- **Electronic design files**:

= Beginning of Section =

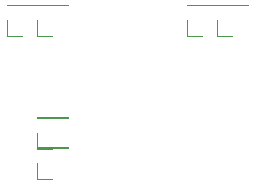
<source format=gbo>
G04 #@! TF.GenerationSoftware,KiCad,Pcbnew,(5.1.6)-1*
G04 #@! TF.CreationDate,2020-06-01T08:00:51+09:00*
G04 #@! TF.ProjectId,EXOR,45584f52-2e6b-4696-9361-645f70636258,rev?*
G04 #@! TF.SameCoordinates,Original*
G04 #@! TF.FileFunction,Legend,Bot*
G04 #@! TF.FilePolarity,Positive*
%FSLAX46Y46*%
G04 Gerber Fmt 4.6, Leading zero omitted, Abs format (unit mm)*
G04 Created by KiCad (PCBNEW (5.1.6)-1) date 2020-06-01 08:00:51*
%MOMM*%
%LPD*%
G01*
G04 APERTURE LIST*
%ADD10C,0.120000*%
G04 APERTURE END LIST*
D10*
X26610000Y-27365000D02*
X27940000Y-27365000D01*
X26610000Y-26035000D02*
X26610000Y-27365000D01*
X26610000Y-24765000D02*
X29270000Y-24765000D01*
X29270000Y-24765000D02*
X29270000Y-24705000D01*
X26610000Y-24765000D02*
X26610000Y-24705000D01*
X26610000Y-24705000D02*
X29270000Y-24705000D01*
X26610000Y-27245000D02*
X29270000Y-27245000D01*
X26610000Y-27305000D02*
X26610000Y-27245000D01*
X29270000Y-27305000D02*
X29270000Y-27245000D01*
X26610000Y-27305000D02*
X29270000Y-27305000D01*
X26610000Y-28575000D02*
X26610000Y-29905000D01*
X26610000Y-29905000D02*
X27940000Y-29905000D01*
X41850000Y-17805000D02*
X43180000Y-17805000D01*
X41850000Y-16475000D02*
X41850000Y-17805000D01*
X41850000Y-15205000D02*
X44510000Y-15205000D01*
X44510000Y-15205000D02*
X44510000Y-15145000D01*
X41850000Y-15205000D02*
X41850000Y-15145000D01*
X41850000Y-15145000D02*
X44510000Y-15145000D01*
X39310000Y-15145000D02*
X41970000Y-15145000D01*
X39310000Y-15205000D02*
X39310000Y-15145000D01*
X41970000Y-15205000D02*
X41970000Y-15145000D01*
X39310000Y-15205000D02*
X41970000Y-15205000D01*
X39310000Y-16475000D02*
X39310000Y-17805000D01*
X39310000Y-17805000D02*
X40640000Y-17805000D01*
X26610000Y-17805000D02*
X27940000Y-17805000D01*
X26610000Y-16475000D02*
X26610000Y-17805000D01*
X26610000Y-15205000D02*
X29270000Y-15205000D01*
X29270000Y-15205000D02*
X29270000Y-15145000D01*
X26610000Y-15205000D02*
X26610000Y-15145000D01*
X26610000Y-15145000D02*
X29270000Y-15145000D01*
X24070000Y-15145000D02*
X26730000Y-15145000D01*
X24070000Y-15205000D02*
X24070000Y-15145000D01*
X26730000Y-15205000D02*
X26730000Y-15145000D01*
X24070000Y-15205000D02*
X26730000Y-15205000D01*
X24070000Y-16475000D02*
X24070000Y-17805000D01*
X24070000Y-17805000D02*
X25400000Y-17805000D01*
M02*

</source>
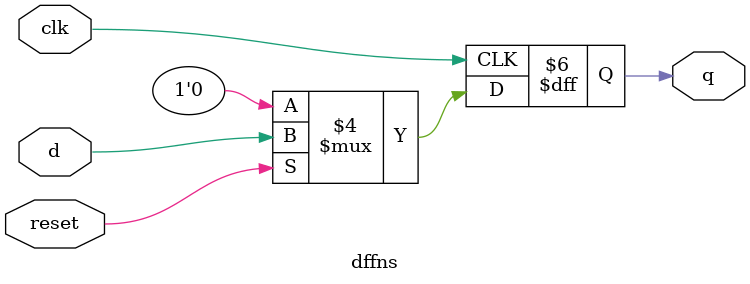
<source format=v>
module dffns (input clk,reset,d,output reg q);
initial
q=0;
always@ (negedge clk)begin
if(reset)
 q=d;
else
q=0;
end
endmodule



</source>
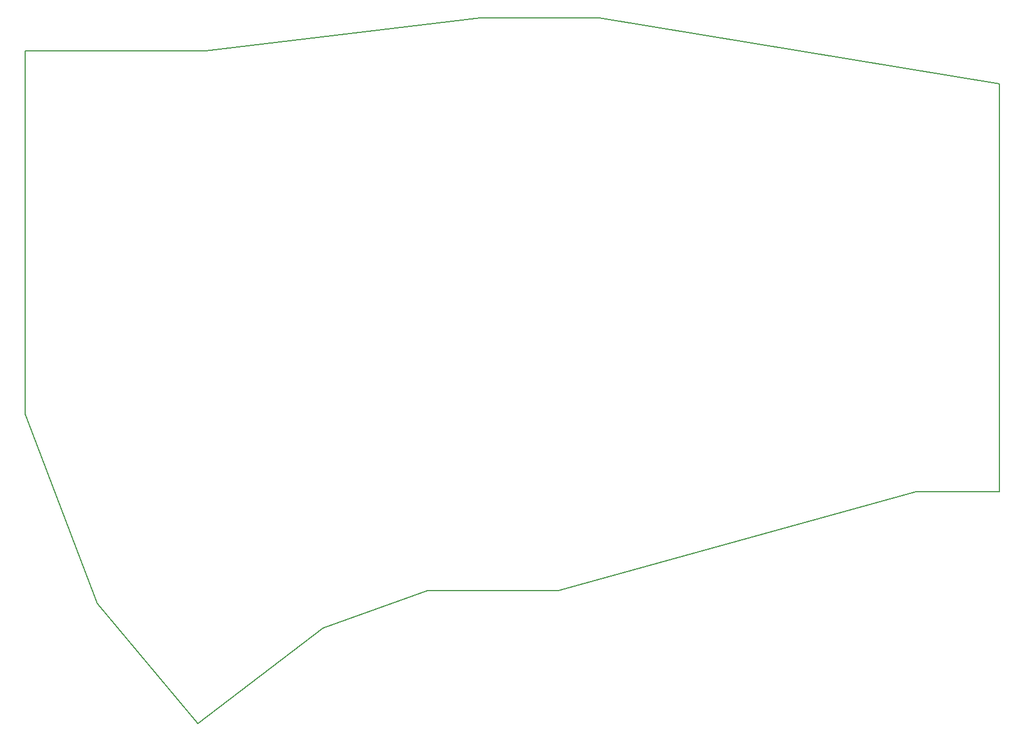
<source format=gbr>
%TF.GenerationSoftware,KiCad,Pcbnew,9.0.3*%
%TF.CreationDate,2025-09-27T17:44:53-06:00*%
%TF.ProjectId,right_connected,72696768-745f-4636-9f6e-6e6563746564,v1.0.0*%
%TF.SameCoordinates,Original*%
%TF.FileFunction,Profile,NP*%
%FSLAX46Y46*%
G04 Gerber Fmt 4.6, Leading zero omitted, Abs format (unit mm)*
G04 Created by KiCad (PCBNEW 9.0.3) date 2025-09-27 17:44:53*
%MOMM*%
%LPD*%
G01*
G04 APERTURE LIST*
%TA.AperFunction,Profile*%
%ADD10C,0.150000*%
%TD*%
G04 APERTURE END LIST*
D10*
X245928422Y-128822351D02*
X261226767Y-147054209D01*
X382600000Y-111900000D02*
X382600000Y-50100000D01*
X280171165Y-132547548D02*
X296000000Y-126900000D01*
X235000000Y-100100000D02*
X245928422Y-128822351D01*
X304000000Y-40100000D02*
X262400000Y-45100000D01*
X382600000Y-50100000D02*
X322000000Y-40100000D01*
X370000000Y-111900000D02*
X382600000Y-111900000D01*
X315800000Y-126900000D02*
X370000000Y-111900000D01*
X235000000Y-45100000D02*
X235000000Y-100100000D01*
X261226767Y-147054209D02*
X280171165Y-132547548D01*
X296000000Y-126900000D02*
X315800000Y-126900000D01*
X262400000Y-45100000D02*
X235000000Y-45100000D01*
X322000000Y-40100000D02*
X304000000Y-40100000D01*
M02*

</source>
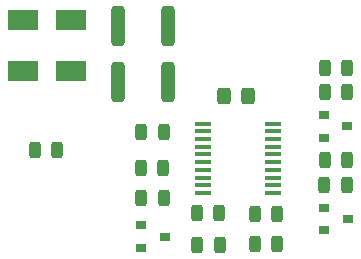
<source format=gbr>
G04 #@! TF.GenerationSoftware,KiCad,Pcbnew,(6.0.1-0)*
G04 #@! TF.CreationDate,2022-03-09T23:32:45+00:00*
G04 #@! TF.ProjectId,x1key,78316b65-792e-46b6-9963-61645f706362,1.2*
G04 #@! TF.SameCoordinates,Original*
G04 #@! TF.FileFunction,Paste,Top*
G04 #@! TF.FilePolarity,Positive*
%FSLAX46Y46*%
G04 Gerber Fmt 4.6, Leading zero omitted, Abs format (unit mm)*
G04 Created by KiCad (PCBNEW (6.0.1-0)) date 2022-03-09 23:32:45*
%MOMM*%
%LPD*%
G01*
G04 APERTURE LIST*
G04 Aperture macros list*
%AMRoundRect*
0 Rectangle with rounded corners*
0 $1 Rounding radius*
0 $2 $3 $4 $5 $6 $7 $8 $9 X,Y pos of 4 corners*
0 Add a 4 corners polygon primitive as box body*
4,1,4,$2,$3,$4,$5,$6,$7,$8,$9,$2,$3,0*
0 Add four circle primitives for the rounded corners*
1,1,$1+$1,$2,$3*
1,1,$1+$1,$4,$5*
1,1,$1+$1,$6,$7*
1,1,$1+$1,$8,$9*
0 Add four rect primitives between the rounded corners*
20,1,$1+$1,$2,$3,$4,$5,0*
20,1,$1+$1,$4,$5,$6,$7,0*
20,1,$1+$1,$6,$7,$8,$9,0*
20,1,$1+$1,$8,$9,$2,$3,0*%
G04 Aperture macros list end*
%ADD10RoundRect,0.250000X-0.312500X-1.450000X0.312500X-1.450000X0.312500X1.450000X-0.312500X1.450000X0*%
%ADD11R,0.900000X0.800000*%
%ADD12RoundRect,0.243750X-0.243750X-0.456250X0.243750X-0.456250X0.243750X0.456250X-0.243750X0.456250X0*%
%ADD13RoundRect,0.243750X0.243750X0.456250X-0.243750X0.456250X-0.243750X-0.456250X0.243750X-0.456250X0*%
%ADD14R,1.450000X0.450000*%
%ADD15RoundRect,0.250000X0.312500X1.450000X-0.312500X1.450000X-0.312500X-1.450000X0.312500X-1.450000X0*%
%ADD16RoundRect,0.250000X-0.325000X-0.450000X0.325000X-0.450000X0.325000X0.450000X-0.325000X0.450000X0*%
%ADD17R,2.500000X1.800000*%
G04 APERTURE END LIST*
D10*
X65002500Y-82920000D03*
X69277500Y-82920000D03*
D11*
X82460000Y-90460000D03*
X82460000Y-92360000D03*
X84460000Y-91410000D03*
X82470000Y-98320000D03*
X82470000Y-100220000D03*
X84470000Y-99270000D03*
X66970000Y-99790000D03*
X66970000Y-101690000D03*
X68970000Y-100740000D03*
D12*
X58032500Y-93440000D03*
X59907500Y-93440000D03*
X67012500Y-91900000D03*
X68887500Y-91900000D03*
X66992500Y-94900000D03*
X68867500Y-94900000D03*
X82522500Y-88500000D03*
X84397500Y-88500000D03*
X82532500Y-94270000D03*
X84407500Y-94270000D03*
D13*
X78517500Y-98800000D03*
X76642500Y-98800000D03*
D12*
X82512500Y-96340000D03*
X84387500Y-96340000D03*
X82522500Y-86460000D03*
X84397500Y-86460000D03*
X71742500Y-98790000D03*
X73617500Y-98790000D03*
D13*
X68887500Y-97450000D03*
X67012500Y-97450000D03*
D12*
X76632500Y-101390000D03*
X78507500Y-101390000D03*
D14*
X72260000Y-91195000D03*
X72260000Y-91845000D03*
X72260000Y-92495000D03*
X72260000Y-93145000D03*
X72260000Y-93795000D03*
X72260000Y-94445000D03*
X72260000Y-95095000D03*
X72260000Y-95745000D03*
X72260000Y-96395000D03*
X72260000Y-97045000D03*
X78160000Y-97045000D03*
X78160000Y-96395000D03*
X78160000Y-95745000D03*
X78160000Y-95095000D03*
X78160000Y-94445000D03*
X78160000Y-93795000D03*
X78160000Y-93145000D03*
X78160000Y-92495000D03*
X78160000Y-91845000D03*
X78160000Y-91195000D03*
D15*
X69287500Y-87680000D03*
X65012500Y-87680000D03*
D16*
X73975000Y-88830000D03*
X76025000Y-88830000D03*
D17*
X61030000Y-82390000D03*
X57030000Y-82390000D03*
X61020000Y-86730000D03*
X57020000Y-86730000D03*
D13*
X73627500Y-101420000D03*
X71752500Y-101420000D03*
M02*

</source>
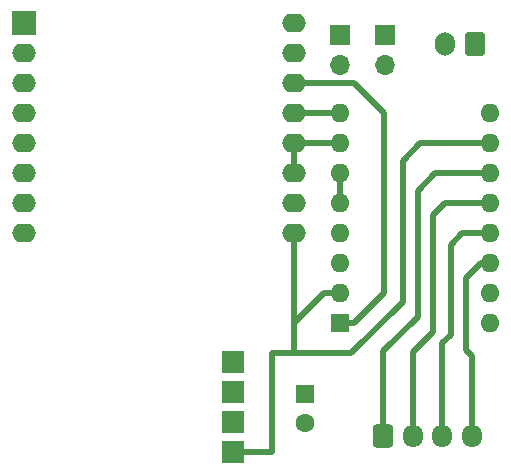
<source format=gbr>
%TF.GenerationSoftware,KiCad,Pcbnew,(6.0.7-1)-1*%
%TF.CreationDate,2022-09-04T19:45:35+02:00*%
%TF.ProjectId,PEQUENA,50455155-454e-4412-9e6b-696361645f70,rev?*%
%TF.SameCoordinates,Original*%
%TF.FileFunction,Copper,L1,Top*%
%TF.FilePolarity,Positive*%
%FSLAX46Y46*%
G04 Gerber Fmt 4.6, Leading zero omitted, Abs format (unit mm)*
G04 Created by KiCad (PCBNEW (6.0.7-1)-1) date 2022-09-04 19:45:35*
%MOMM*%
%LPD*%
G01*
G04 APERTURE LIST*
G04 Aperture macros list*
%AMRoundRect*
0 Rectangle with rounded corners*
0 $1 Rounding radius*
0 $2 $3 $4 $5 $6 $7 $8 $9 X,Y pos of 4 corners*
0 Add a 4 corners polygon primitive as box body*
4,1,4,$2,$3,$4,$5,$6,$7,$8,$9,$2,$3,0*
0 Add four circle primitives for the rounded corners*
1,1,$1+$1,$2,$3*
1,1,$1+$1,$4,$5*
1,1,$1+$1,$6,$7*
1,1,$1+$1,$8,$9*
0 Add four rect primitives between the rounded corners*
20,1,$1+$1,$2,$3,$4,$5,0*
20,1,$1+$1,$4,$5,$6,$7,0*
20,1,$1+$1,$6,$7,$8,$9,0*
20,1,$1+$1,$8,$9,$2,$3,0*%
G04 Aperture macros list end*
%TA.AperFunction,ComponentPad*%
%ADD10R,1.600000X1.600000*%
%TD*%
%TA.AperFunction,ComponentPad*%
%ADD11C,1.600000*%
%TD*%
%TA.AperFunction,ComponentPad*%
%ADD12R,1.700000X1.700000*%
%TD*%
%TA.AperFunction,ComponentPad*%
%ADD13O,1.700000X1.700000*%
%TD*%
%TA.AperFunction,ComponentPad*%
%ADD14RoundRect,0.250000X0.600000X0.750000X-0.600000X0.750000X-0.600000X-0.750000X0.600000X-0.750000X0*%
%TD*%
%TA.AperFunction,ComponentPad*%
%ADD15O,1.700000X2.000000*%
%TD*%
%TA.AperFunction,ComponentPad*%
%ADD16O,2.000000X1.600000*%
%TD*%
%TA.AperFunction,ComponentPad*%
%ADD17R,2.000000X2.000000*%
%TD*%
%TA.AperFunction,ComponentPad*%
%ADD18RoundRect,0.250000X-0.600000X-0.725000X0.600000X-0.725000X0.600000X0.725000X-0.600000X0.725000X0*%
%TD*%
%TA.AperFunction,ComponentPad*%
%ADD19O,1.700000X1.950000*%
%TD*%
%TA.AperFunction,ComponentPad*%
%ADD20O,1.600000X1.600000*%
%TD*%
%TA.AperFunction,ComponentPad*%
%ADD21R,1.930400X1.930400*%
%TD*%
%TA.AperFunction,Conductor*%
%ADD22C,0.500000*%
%TD*%
%TA.AperFunction,Conductor*%
%ADD23C,0.250000*%
%TD*%
G04 APERTURE END LIST*
D10*
%TO.P,35V100mf,1*%
%TO.N,N/C*%
X64150000Y-63144888D03*
D11*
%TO.P,35V100mf,2*%
X64150000Y-65644888D03*
%TD*%
D12*
%TO.P,J2,1*%
%TO.N,N/C*%
X67056000Y-32766000D03*
D13*
%TO.P,J2,2*%
X67056000Y-35306000D03*
%TD*%
D14*
%TO.P,- 24V +,1*%
%TO.N,N/C*%
X78486000Y-33528000D03*
D15*
%TO.P,- 24V +,2*%
X75986000Y-33528000D03*
%TD*%
D16*
%TO.P,WEMOS D1,16*%
%TO.N,N/C*%
X63192000Y-31762000D03*
%TO.P,WEMOS D1,15*%
X63192000Y-34302000D03*
%TO.P,WEMOS D1,14*%
X63192000Y-36842000D03*
%TO.P,WEMOS D1,13*%
X63192000Y-39382000D03*
%TO.P,WEMOS D1,12*%
X63192000Y-41922000D03*
%TO.P,WEMOS D1,11*%
X63192000Y-44462000D03*
%TO.P,WEMOS D1,10*%
X63192000Y-47002000D03*
%TO.P,WEMOS D1,9*%
X63192000Y-49542000D03*
%TO.P,WEMOS D1,8*%
X40332000Y-49542000D03*
%TO.P,WEMOS D1,7*%
X40332000Y-47002000D03*
%TO.P,WEMOS D1,6*%
X40332000Y-44462000D03*
%TO.P,WEMOS D1,5*%
X40332000Y-41922000D03*
%TO.P,WEMOS D1,4*%
X40332000Y-39382000D03*
%TO.P,WEMOS D1,3*%
X40332000Y-36842000D03*
%TO.P,WEMOS D1,2*%
X40332000Y-34302000D03*
D17*
%TO.P,WEMOS D1,1*%
X40332000Y-31762000D03*
%TD*%
D18*
%TO.P,MOTOR,1*%
%TO.N,N/C*%
X70750000Y-66725000D03*
D19*
%TO.P,MOTOR,2*%
X73250000Y-66725000D03*
%TO.P,MOTOR,3*%
X75750000Y-66725000D03*
%TO.P,MOTOR,4*%
X78250000Y-66725000D03*
%TD*%
D10*
%TO.P,DRIVER,1*%
%TO.N,N/C*%
X67056000Y-57150000D03*
D20*
%TO.P,DRIVER,2*%
X67056000Y-54610000D03*
%TO.P,DRIVER,3*%
X67056000Y-52070000D03*
%TO.P,DRIVER,4*%
X67056000Y-49530000D03*
%TO.P,DRIVER,5*%
X67056000Y-46990000D03*
%TO.P,DRIVER,6*%
X67056000Y-44450000D03*
%TO.P,DRIVER,7*%
X67056000Y-41910000D03*
%TO.P,DRIVER,8*%
X67056000Y-39370000D03*
%TO.P,DRIVER,9*%
X79756000Y-39370000D03*
%TO.P,DRIVER,10*%
X79756000Y-41910000D03*
%TO.P,DRIVER,11*%
X79756000Y-44450000D03*
%TO.P,DRIVER,12*%
X79756000Y-46990000D03*
%TO.P,DRIVER,13*%
X79756000Y-49530000D03*
%TO.P,DRIVER,14*%
X79756000Y-52070000D03*
%TO.P,DRIVER,15*%
X79756000Y-54610000D03*
%TO.P,DRIVER,16*%
X79756000Y-57150000D03*
%TD*%
D21*
%TO.P,WEMOS D1,EN*%
%TO.N,N/C*%
X57996750Y-60496750D03*
%TO.P,WEMOS D1,GND*%
X57996750Y-65576750D03*
%TO.P,WEMOS D1,IN+*%
X57996750Y-63036750D03*
%TO.P,WEMOS D1,VO+*%
X57996750Y-68116750D03*
%TD*%
D12*
%TO.P,J1,1*%
%TO.N,N/C*%
X70866000Y-32766000D03*
D13*
%TO.P,J1,2*%
X70866000Y-35306000D03*
%TD*%
D22*
%TO.N,*%
X57996750Y-68116750D02*
X60983250Y-68116750D01*
X60983250Y-68116750D02*
X61283250Y-68116750D01*
X73660000Y-56642000D02*
X70750000Y-59552000D01*
X70750000Y-59552000D02*
X70750000Y-66725000D01*
X74930000Y-57912000D02*
X73250000Y-59592000D01*
X73250000Y-59592000D02*
X73250000Y-66725000D01*
X76454000Y-58166000D02*
X75750000Y-58870000D01*
X75750000Y-58870000D02*
X75750000Y-66725000D01*
X77724000Y-59436000D02*
X78250000Y-59962000D01*
X78250000Y-59962000D02*
X78250000Y-66725000D01*
X77724000Y-59436000D02*
X77724000Y-53340000D01*
X61300000Y-68100000D02*
X61300000Y-59700000D01*
D23*
X63140000Y-59650000D02*
X63192000Y-59702000D01*
D22*
X61310000Y-59700000D02*
X63100000Y-59700000D01*
X68272000Y-57162000D02*
X67012000Y-57162000D01*
X63192000Y-44462000D02*
X63192000Y-41922000D01*
X75946000Y-46990000D02*
X75958000Y-47002000D01*
X76454000Y-50546000D02*
X77458000Y-49542000D01*
X77458000Y-49542000D02*
X79712000Y-49542000D01*
X68272000Y-57162000D02*
X70812000Y-54622000D01*
X79700000Y-52070000D02*
X79712000Y-52082000D01*
X63192000Y-57162000D02*
X63192000Y-59702000D01*
X74930000Y-48006000D02*
X75946000Y-46990000D01*
X63192000Y-59702000D02*
X68060000Y-59702000D01*
X74930000Y-57912000D02*
X74930000Y-48006000D01*
X72390000Y-43434000D02*
X73902000Y-41922000D01*
X73902000Y-41922000D02*
X79712000Y-41922000D01*
X75958000Y-47002000D02*
X79712000Y-47002000D01*
X70812000Y-39382000D02*
X68272000Y-36842000D01*
X63192000Y-39382000D02*
X67012000Y-39382000D01*
X63192000Y-41922000D02*
X67012000Y-41922000D01*
X79712000Y-44462000D02*
X75172000Y-44462000D01*
X73660000Y-45974000D02*
X73660000Y-56642000D01*
X67012000Y-54622000D02*
X65732000Y-54622000D01*
X70812000Y-54622000D02*
X70812000Y-39382000D01*
X65732000Y-54622000D02*
X63192000Y-57162000D01*
X76454000Y-58166000D02*
X76454000Y-50546000D01*
X75172000Y-44462000D02*
X73660000Y-45974000D01*
X68060000Y-59702000D02*
X72390000Y-55372000D01*
X77724000Y-53340000D02*
X78994000Y-52070000D01*
X68272000Y-36842000D02*
X63192000Y-36842000D01*
X78994000Y-52070000D02*
X79700000Y-52070000D01*
X72390000Y-55372000D02*
X72390000Y-43434000D01*
X63192000Y-49542000D02*
X63192000Y-57162000D01*
X67066000Y-44450000D02*
X67066000Y-46990000D01*
%TD*%
M02*

</source>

= End of Section =

Lines holding the word "ProjectId" are the answer; copy every one from the records above.

- **Answer box**:
G04 #@! TF.ProjectId,EXOR,45584f52-2e6b-4696-9361-645f70636258,rev?*
%TF.ProjectId,right_connected,72696768-745f-4636-9f6e-6e6563746564,v1.0.0*%
G04 #@! TF.ProjectId,x1key,78316b65-792e-46b6-9963-61645f706362,1.2*
%TF.ProjectId,PEQUENA,50455155-454e-4412-9e6b-696361645f70,rev?*%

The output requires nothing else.